Melody (who didn't share her last name) seemed sure the baby featured in the Huggies' Little Movers Slip-On Diapers ad had airbrushed thighs, Jennifer O'Neill wrote for Yahoo Parenting.

The picture looked manipulated," said Melody, mom of an 11-month-old daughter, to O'Neill. Really manipulated like what you see in fashion magazines to make models too thin and too perfect.

So, according to Valerie Siebert of Daily Mail, Melody posted the image on Reddit, asking, "Is it just me or did this Huggies ad photoshop thigh gap on a toddler?"

Several Reddit users agreed.

"Either those knees are incredibly high, the diaper is incredibly low or that poor child has been Photoshopped," one person posted on the thread.

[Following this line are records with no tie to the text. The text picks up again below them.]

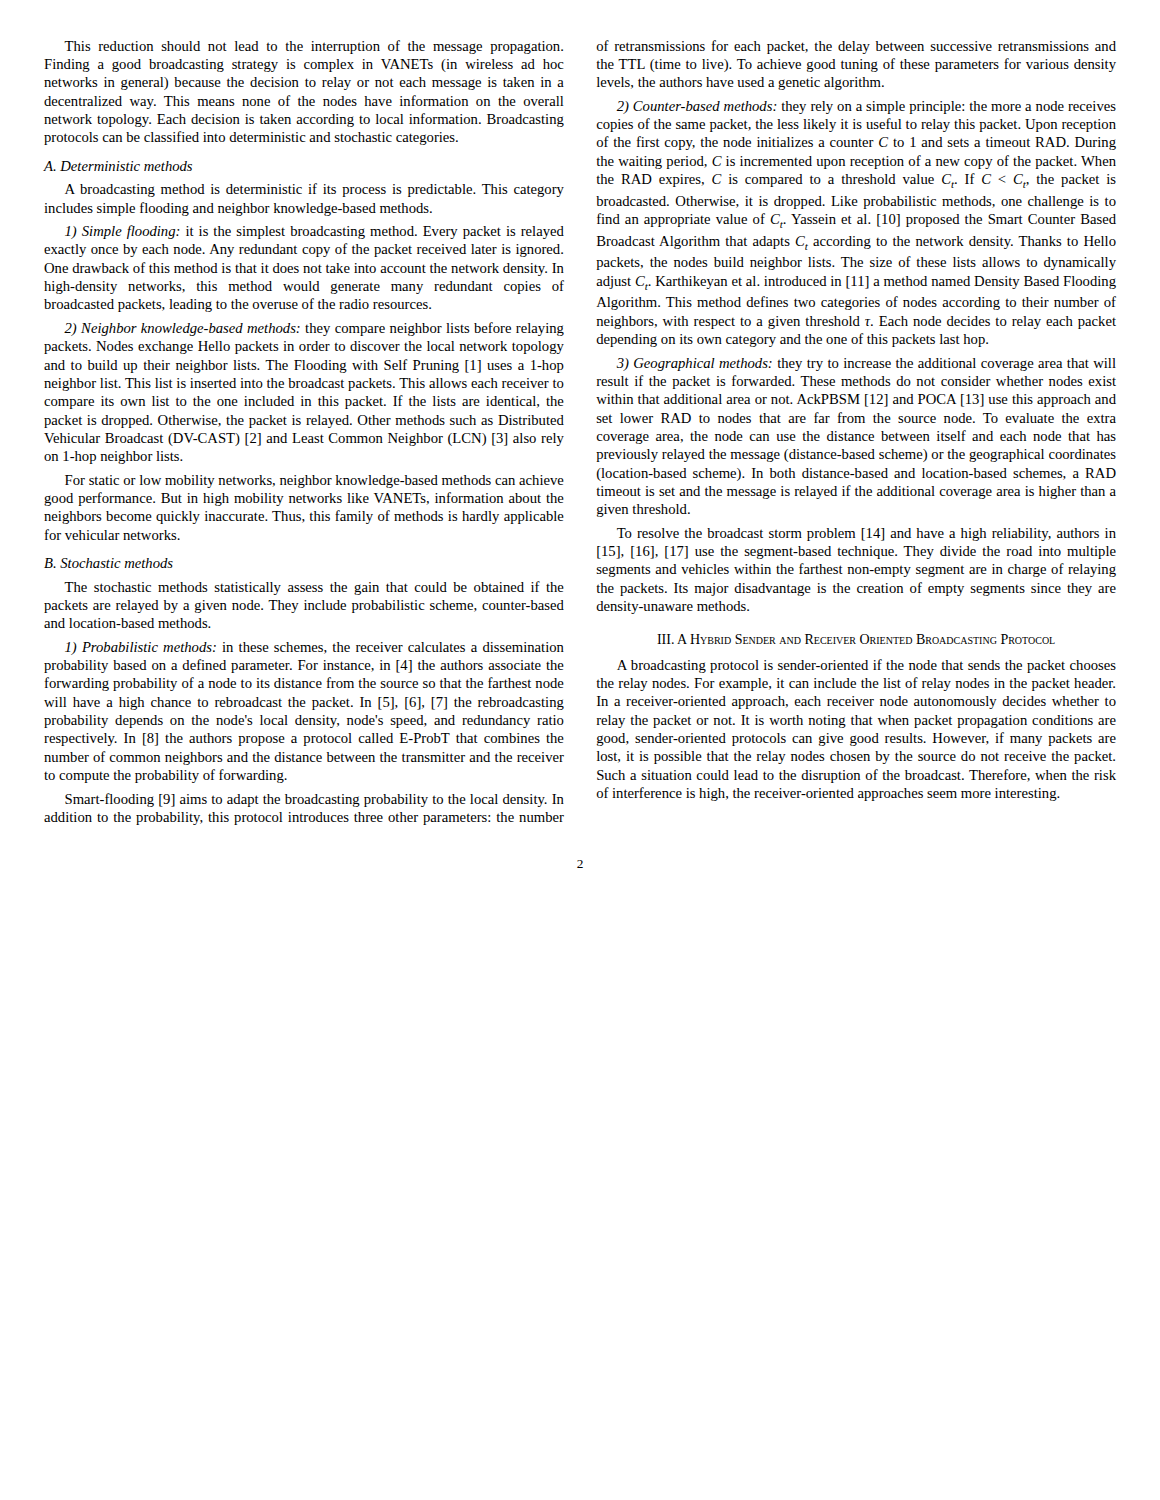This reduction should not lead to the interruption of the message propagation. Finding a good broadcasting strategy is complex in VANETs (in wireless ad hoc networks in general) because the decision to relay or not each message is taken in a decentralized way. This means none of the nodes have information on the overall network topology. Each decision is taken according to local information. Broadcasting protocols can be classified into deterministic and stochastic categories.
A. Deterministic methods
A broadcasting method is deterministic if its process is predictable. This category includes simple flooding and neighbor knowledge-based methods.
1) Simple flooding: it is the simplest broadcasting method. Every packet is relayed exactly once by each node. Any redundant copy of the packet received later is ignored. One drawback of this method is that it does not take into account the network density. In high-density networks, this method would generate many redundant copies of broadcasted packets, leading to the overuse of the radio resources.
2) Neighbor knowledge-based methods: they compare neighbor lists before relaying packets. Nodes exchange Hello packets in order to discover the local network topology and to build up their neighbor lists. The Flooding with Self Pruning [1] uses a 1-hop neighbor list. This list is inserted into the broadcast packets. This allows each receiver to compare its own list to the one included in this packet. If the lists are identical, the packet is dropped. Otherwise, the packet is relayed. Other methods such as Distributed Vehicular Broadcast (DV-CAST) [2] and Least Common Neighbor (LCN) [3] also rely on 1-hop neighbor lists.
For static or low mobility networks, neighbor knowledge-based methods can achieve good performance. But in high mobility networks like VANETs, information about the neighbors become quickly inaccurate. Thus, this family of methods is hardly applicable for vehicular networks.
B. Stochastic methods
The stochastic methods statistically assess the gain that could be obtained if the packets are relayed by a given node. They include probabilistic scheme, counter-based and location-based methods.
1) Probabilistic methods: in these schemes, the receiver calculates a dissemination probability based on a defined parameter. For instance, in [4] the authors associate the forwarding probability of a node to its distance from the source so that the farthest node will have a high chance to rebroadcast the packet. In [5], [6], [7] the rebroadcasting probability depends on the node's local density, node's speed, and redundancy ratio respectively. In [8] the authors propose a protocol called E-ProbT that combines the number of common neighbors and the distance between the transmitter and the receiver to compute the probability of forwarding.
Smart-flooding [9] aims to adapt the broadcasting probability to the local density. In addition to the probability, this protocol introduces three other parameters: the number of retransmissions for each packet, the delay between successive retransmissions and the TTL (time to live). To achieve good tuning of these parameters for various density levels, the authors have used a genetic algorithm.
2) Counter-based methods: they rely on a simple principle: the more a node receives copies of the same packet, the less likely it is useful to relay this packet. Upon reception of the first copy, the node initializes a counter C to 1 and sets a timeout RAD. During the waiting period, C is incremented upon reception of a new copy of the packet. When the RAD expires, C is compared to a threshold value Ct. If C < Ct, the packet is broadcasted. Otherwise, it is dropped. Like probabilistic methods, one challenge is to find an appropriate value of Ct. Yassein et al. [10] proposed the Smart Counter Based Broadcast Algorithm that adapts Ct according to the network density. Thanks to Hello packets, the nodes build neighbor lists. The size of these lists allows to dynamically adjust Ct. Karthikeyan et al. introduced in [11] a method named Density Based Flooding Algorithm. This method defines two categories of nodes according to their number of neighbors, with respect to a given threshold τ. Each node decides to relay each packet depending on its own category and the one of this packets last hop.
3) Geographical methods: they try to increase the additional coverage area that will result if the packet is forwarded. These methods do not consider whether nodes exist within that additional area or not. AckPBSM [12] and POCA [13] use this approach and set lower RAD to nodes that are far from the source node. To evaluate the extra coverage area, the node can use the distance between itself and each node that has previously relayed the message (distance-based scheme) or the geographical coordinates (location-based scheme). In both distance-based and location-based schemes, a RAD timeout is set and the message is relayed if the additional coverage area is higher than a given threshold.
To resolve the broadcast storm problem [14] and have a high reliability, authors in [15], [16], [17] use the segment-based technique. They divide the road into multiple segments and vehicles within the farthest non-empty segment are in charge of relaying the packets. Its major disadvantage is the creation of empty segments since they are density-unaware methods.
III. A Hybrid Sender and Receiver Oriented Broadcasting Protocol
A broadcasting protocol is sender-oriented if the node that sends the packet chooses the relay nodes. For example, it can include the list of relay nodes in the packet header. In a receiver-oriented approach, each receiver node autonomously decides whether to relay the packet or not. It is worth noting that when packet propagation conditions are good, sender-oriented protocols can give good results. However, if many packets are lost, it is possible that the relay nodes chosen by the source do not receive the packet. Such a situation could lead to the disruption of the broadcast. Therefore, when the risk of interference is high, the receiver-oriented approaches seem more interesting.
2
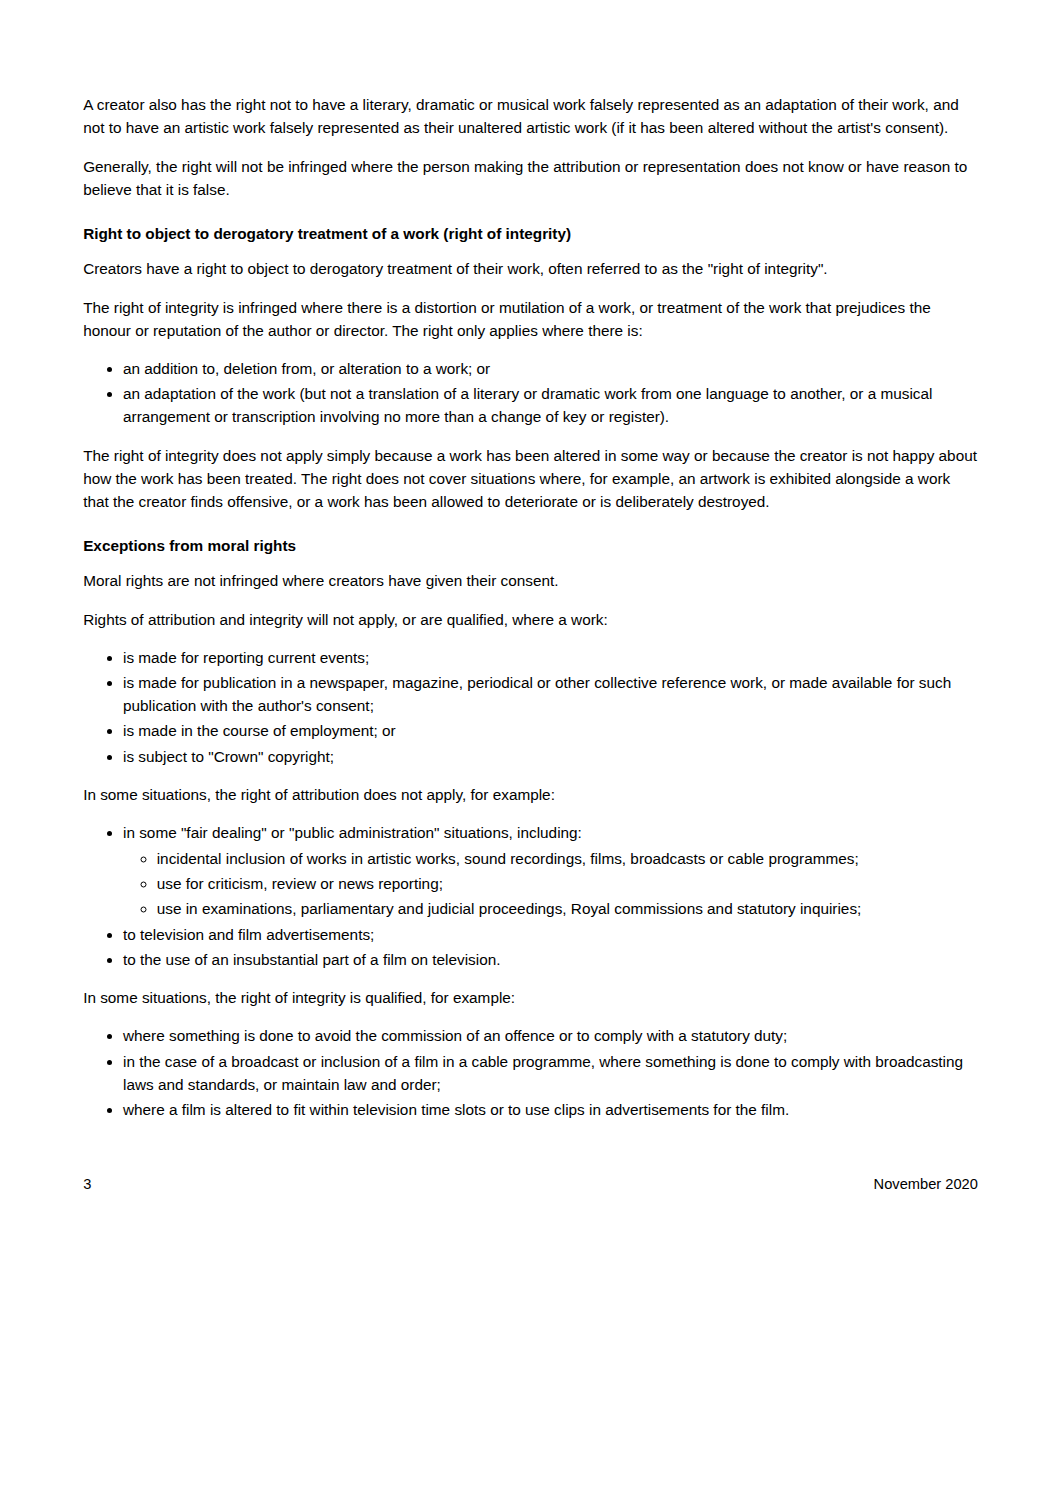A creator also has the right not to have a literary, dramatic or musical work falsely represented as an adaptation of their work, and not to have an artistic work falsely represented as their unaltered artistic work (if it has been altered without the artist's consent).
Generally, the right will not be infringed where the person making the attribution or representation does not know or have reason to believe that it is false.
Right to object to derogatory treatment of a work (right of integrity)
Creators have a right to object to derogatory treatment of their work, often referred to as the "right of integrity".
The right of integrity is infringed where there is a distortion or mutilation of a work, or treatment of the work that prejudices the honour or reputation of the author or director. The right only applies where there is:
an addition to, deletion from, or alteration to a work; or
an adaptation of the work (but not a translation of a literary or dramatic work from one language to another, or a musical arrangement or transcription involving no more than a change of key or register).
The right of integrity does not apply simply because a work has been altered in some way or because the creator is not happy about how the work has been treated. The right does not cover situations where, for example, an artwork is exhibited alongside a work that the creator finds offensive, or a work has been allowed to deteriorate or is deliberately destroyed.
Exceptions from moral rights
Moral rights are not infringed where creators have given their consent.
Rights of attribution and integrity will not apply, or are qualified, where a work:
is made for reporting current events;
is made for publication in a newspaper, magazine, periodical or other collective reference work, or made available for such publication with the author's consent;
is made in the course of employment; or
is subject to "Crown" copyright;
In some situations, the right of attribution does not apply, for example:
in some "fair dealing" or "public administration" situations, including:
incidental inclusion of works in artistic works, sound recordings, films, broadcasts or cable programmes;
use for criticism, review or news reporting;
use in examinations, parliamentary and judicial proceedings, Royal commissions and statutory inquiries;
to television and film advertisements;
to the use of an insubstantial part of a film on television.
In some situations, the right of integrity is qualified, for example:
where something is done to avoid the commission of an offence or to comply with a statutory duty;
in the case of a broadcast or inclusion of a film in a cable programme, where something is done to comply with broadcasting laws and standards, or maintain law and order;
where a film is altered to fit within television time slots or to use clips in advertisements for the film.
3 November 2020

Oliver Blair wrote for The Independent other Reddit users argued either the diaper might have been altered or some children are naturally thinner.

A spokesperson for Huggies denied the alteration, saying the company does not "airbrush the bodies of the babies in our advertising and photography," Blair reported.

At Huggies, we design our (diapers) and wipes with a hug in mind so that babies are happy and comfortable and parents can experience the joys of parenting without worrying about leaks and mess," the spokesperson told Blair. "All babies are different and we look to celebrate those differences in our photography and communications.

Regarding her frustration, Melody said she believes no airbrushing should exist on babies because they're "wonderful and super cute," Lindsay McCane wrote for Inquisitr.

Body image expert Robyn Silverman told Yahoo Parenting the discussion on the topic underscores important issues parents should consider whether Photoshopping happened or not.

Children are individually schooled in the merits of fat hatred and body perfection from the time they are too young to walk away and defend themselves, Yahoo Parenting quoted Silverman as saying. While babies do not make sense of these messages, studies tell us that by ages 3 to 5, young children are already aware of the fat is bad message.

According to Yahoo Parenting, Silverman suggested that to combat image issues, parents should teach children what amazing things their bodies can do.

The thigh gap, in particular, is a standard that makes people seek body perfection, Angie Campanelli wrote for the Huffington Post. She noted women almost exclusively face the pressure to attain the gap but that negativity about their bodies begins at a young age because of expectations in media.

"What bothers me is that my goddaughter, sister and other young women who are more likely to consume this type of messaging see such photos and can end up interpreting them as goals," Campanelli wrote. "If all of these girls seem to be doing it, then it certainly must be obtainable, no?"